Cars are becoming ever more like each other to drive, which makes reporting on them ever harder. As major unseen components become more standardised, it now seems the only thing you are buying is the brand. The Volkswagen Group has a particularly fragile position here given the underskin similarity of its popular cars. The Golf, the Audi A3, the Skoda Octavia and the Seat Leon are versions of the same basic idea, not that all those smug Audi owners necessarily want to know it. The Golf, though, is the lodestone of this particular grouping, the ubiquitous family hatchback that has also spawned a series of mostly excellent sporting versions over the years.

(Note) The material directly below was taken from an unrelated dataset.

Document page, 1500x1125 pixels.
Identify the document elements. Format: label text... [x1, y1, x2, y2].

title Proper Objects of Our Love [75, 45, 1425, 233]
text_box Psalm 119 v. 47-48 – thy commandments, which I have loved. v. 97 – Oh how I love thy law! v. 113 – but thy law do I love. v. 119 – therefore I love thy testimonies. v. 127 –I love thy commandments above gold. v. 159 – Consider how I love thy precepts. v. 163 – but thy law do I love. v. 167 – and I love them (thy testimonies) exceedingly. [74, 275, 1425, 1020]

The Golf GTI has no identity trouble. So it should have little to fear, you would think, from this new, racy version of the third-generation Seat Leon.

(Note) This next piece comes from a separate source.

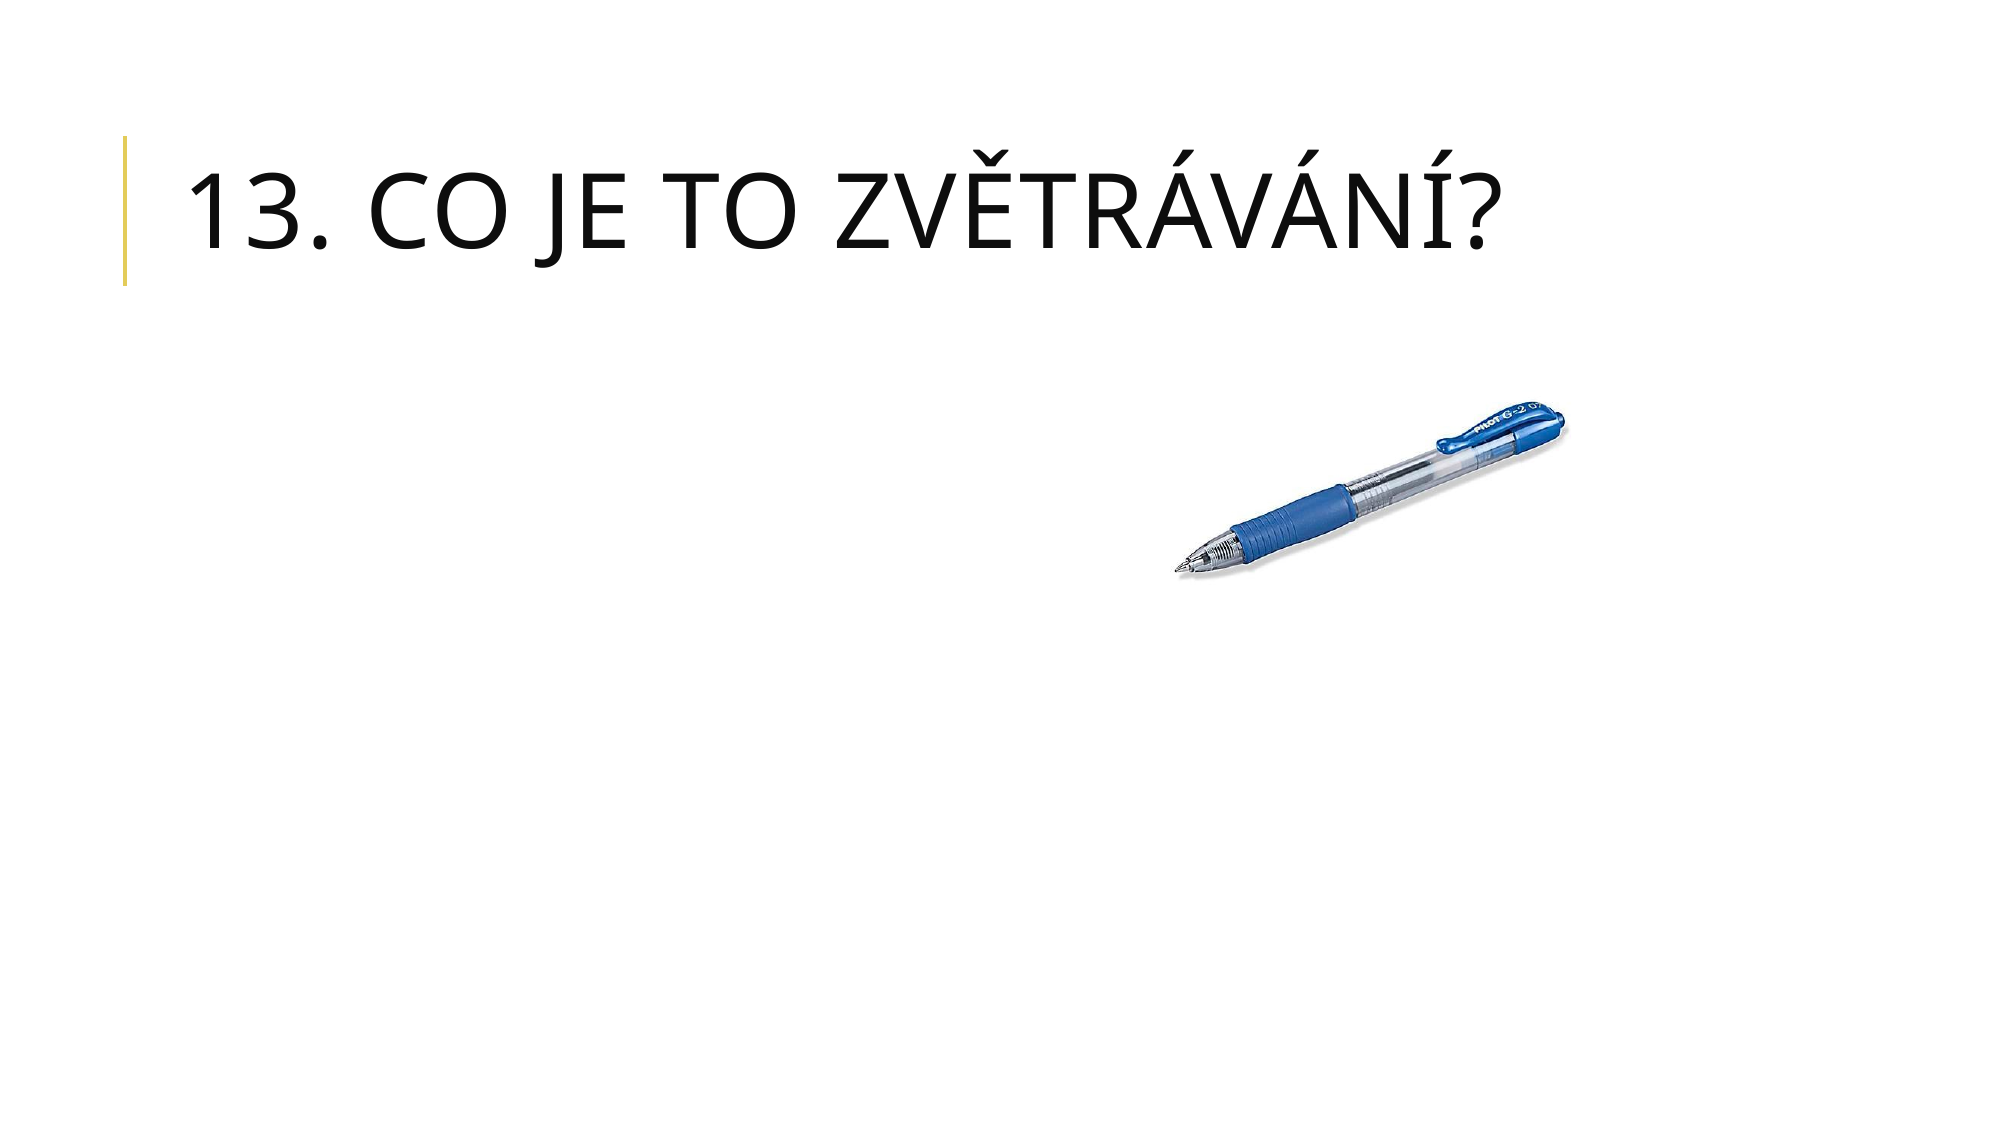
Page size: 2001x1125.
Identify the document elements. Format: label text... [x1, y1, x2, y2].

picture [1169, 341, 1575, 645]
title 13. CO JE TO ZVĚTRÁVÁNÍ? [168, 96, 1763, 342]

Racy Seats bear a Cupra tag, suggestive in their native Spanish of winning cups after successful forays into motor sport. This new Leon Cupra, intended to be the most fun of all the cars made by the VW Group's Spanish brand, dares to upstage the Golf by extracting either 265 or 280bhp from its 2.0-litre, turbo-charged engine compared with the GTI's 220bhp. The choice of Cupra power outputs exists to offer a lower starting point for the price list but, the 265 comes only with a three-door Sports Coupé body whereas the 280 comes with three or five doors. You would think the lower-powered version would come with a family-friendly door count, but no.

This is a good-looking car; it looks racy and ready for a rousing drive. It has high-technology LED headlights and hefty wheels with wide tyres, prompting fears (unfounded) that it might prove harsh over bumps. The interior has the tactile quality and coherence of design typical of a VW Group car, and like the exterior it looks subtle and restrained.

An then you drive it, and discover that this Leon Cupra is without a doubt the most engaging and most entertaining of all the Group's sportified mid-size hatchbacks, as well as the fastest. (Apart, perhaps, from the rare, 300bhp Golf R, which costs almost £30,000.)

How so? Whichever of the two engine outputs you opt for, there's a crisp, clean surge of thrust from a crawl right up to a top speed all but unusable on real roads. There is barely any delay in the response to the accelerator pedal, an impressive feat when a relatively small engine produces a very large amount of power with the help of a hefty turbocharger, and it's hard to detect any difference between the enthusiasm of the two engines.

You have a choice of six-speed gearboxes, a manual or a double-clutch automatic with shift-paddles on the steering wheel for manual control. What really makes this Seat satisfying for the keen driver is the way it powers precisely through twists and turns, always responsive.

Many fast, front-wheel-drive cars have clever electronics which use the brakes to stop wheelspin, but the Seat uses a proper, mechanical, limited-slip differential like a competition car's. That's why it feels natural. I haven't enjoyed a hot hatchback as much as this for quite a while, yet it's also smooth and civilised when you want it to be. A Seat which is better than its Volkswagen Golf equivalent: they won't like that in Germany.